Dan outlines the problems you actually run into in many high schools:
4. Our mobile computer lab a) comprised just fifteen laptops, and b) was available for check-out only once a week, c) if that.
5. Kids lost work. I had them send their Excel files to themselves and then download the attachment the next day. Trouble was kids sent old files to themselves or they named files computer arsenic like "<<xxxx….davidsfeltronz!!!….xxxx.xls>>" which put both Excel and Gmail into simultaneous cardiac arrest.
6. I overestimated my students' computer fluency. Name it: locating saved files, opening programs, using a trackpad, using modifier keys, sending e-mail. These tasks all required constant, patient re-explanation. Missed that mark by a country mile.
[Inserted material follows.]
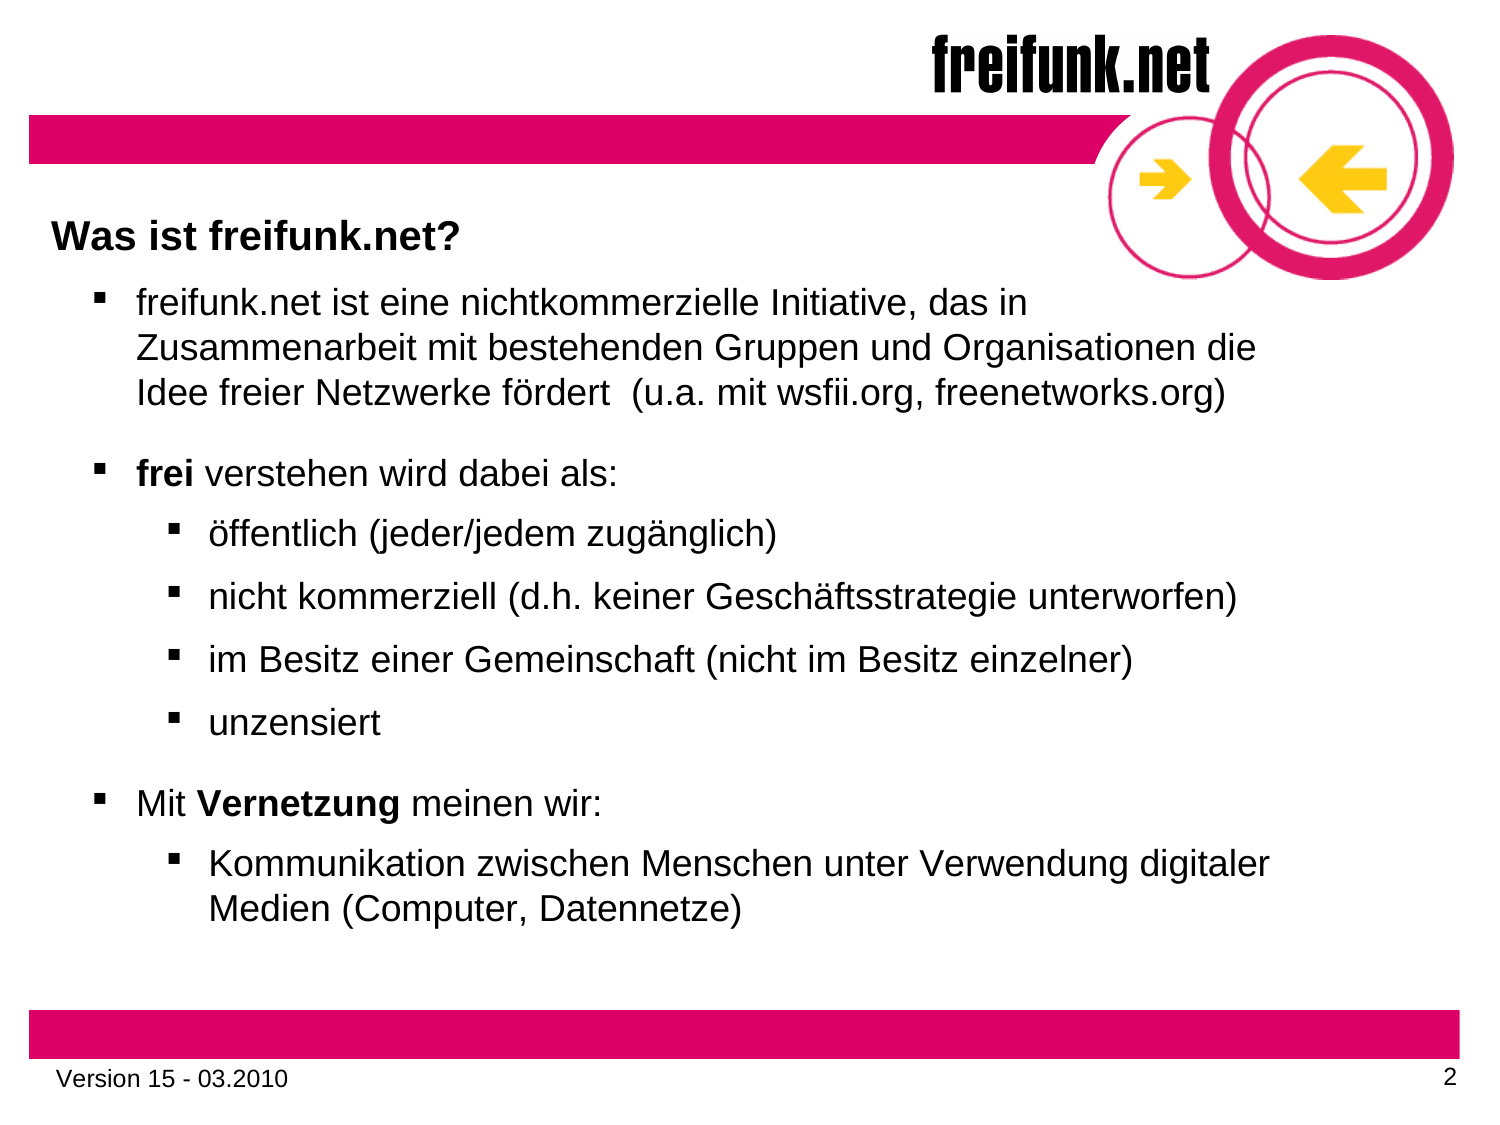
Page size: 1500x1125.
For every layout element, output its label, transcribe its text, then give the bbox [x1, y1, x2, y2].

7. None of them had used Excel before. Ever. Many didn't have it at home. One triumph of this project — recognized by a lot of students — is that my kids are now somewhere in the top quintile of Excel users. This will doubtlessly prove useful again in their lives — not in the when-will-we-ever-use-this-in-real-life? sense, like they won't be able to find food or shelter without Excel, just that it will open up a lot of interesting opportunities.
If you don't understand this, most of what you write about ed-tech policy is fantasy.
Also, the proposition that we can solve this problem by spending more money while following the same IT strategies that got in this already expensive mess is an even greater fantasy.
You are also delusional if you don't think that it is a grave problem that high school students can't do the above.